No, LFQW (linear fighters, quadratic wizards) specifically refers to the fact that in 3e (and maybe earlier editions to a lesser degree), wizards got more spells AND their existing spells got more powerful whenever they leveled up: thus, their power increased at a "quadratic" (geometric, exponential) rate. Fighters, on the other hand, got more powerful too, but at a linear rate. So a level 20 fighter might be 20x as powerful as a level 1 fighter, but a level 20 wizard was 20^2=400 times as powerful as a level 1 wizard. (Or so goes the argument; obviously the math for "class power" isn't that simple.)
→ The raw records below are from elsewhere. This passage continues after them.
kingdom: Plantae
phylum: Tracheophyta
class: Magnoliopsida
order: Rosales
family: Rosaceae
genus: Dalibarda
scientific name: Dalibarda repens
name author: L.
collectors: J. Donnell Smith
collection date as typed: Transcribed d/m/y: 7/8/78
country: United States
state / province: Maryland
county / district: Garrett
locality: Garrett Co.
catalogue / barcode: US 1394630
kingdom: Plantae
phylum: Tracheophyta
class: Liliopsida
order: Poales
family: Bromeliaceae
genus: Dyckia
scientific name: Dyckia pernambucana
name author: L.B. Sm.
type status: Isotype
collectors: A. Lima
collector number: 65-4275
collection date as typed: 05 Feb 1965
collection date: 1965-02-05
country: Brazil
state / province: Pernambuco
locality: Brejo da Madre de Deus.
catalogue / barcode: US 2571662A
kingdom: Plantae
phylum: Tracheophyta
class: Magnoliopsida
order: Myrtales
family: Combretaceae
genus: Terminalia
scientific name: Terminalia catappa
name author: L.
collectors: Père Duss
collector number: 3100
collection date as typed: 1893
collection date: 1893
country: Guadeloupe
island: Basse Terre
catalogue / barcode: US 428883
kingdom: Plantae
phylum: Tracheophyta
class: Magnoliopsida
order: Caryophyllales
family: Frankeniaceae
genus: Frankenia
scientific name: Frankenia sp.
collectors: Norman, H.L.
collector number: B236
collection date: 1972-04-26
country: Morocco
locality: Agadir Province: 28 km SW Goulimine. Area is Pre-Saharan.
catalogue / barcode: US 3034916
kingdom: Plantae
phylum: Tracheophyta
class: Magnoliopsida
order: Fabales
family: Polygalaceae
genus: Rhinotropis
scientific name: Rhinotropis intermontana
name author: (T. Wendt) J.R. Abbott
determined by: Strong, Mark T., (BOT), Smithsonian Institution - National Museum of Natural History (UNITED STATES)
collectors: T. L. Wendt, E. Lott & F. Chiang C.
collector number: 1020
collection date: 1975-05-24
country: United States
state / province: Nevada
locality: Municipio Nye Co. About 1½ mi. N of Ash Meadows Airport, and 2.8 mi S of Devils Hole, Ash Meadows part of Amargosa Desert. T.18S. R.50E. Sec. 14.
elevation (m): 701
In other words, LFQW was a problem even when comparing "blaster" wizards (who only prepared tactical spells like Fireball and Magic Missile) to fighters. Wizards' non-nuking abilities, like teleport and scry and invisibility and so on, were a separate issue.
In 5e they've mostly fixed LFQW by making it so spells don't scale with caster level: a level 20 wizard in 5e has more powerful high-level spells than a level 1 wizard, but his level 1 spells are just as weak as ever. And it certainly doesn't hurt that they've upped the fighter's damage scaling while they were at it.
But that still leaves the disparity between classes in their out-of-combat utility as an issue, which is what this thread is about.
As I've already said, I think rogues in 5e are actually fairly well-balanced in exploration and social challenges; the reason fighters (and possibly other martial classes) aren't is that for some reason WOTC designed an entire system to govern non-magical utility, the skill system, and then declared that rogues had to be "the best" at it. This almost by definition makes other martial classes suck compared to rogues outside of combat. Plus, it doesn't make a whole lot of sense for non-roguish skills- why would a rogue be better than a fighter at climbing or riding or diplomacy or medicine, if both have "trained" in them? But I guess this is a sacred cow or something? Bleh.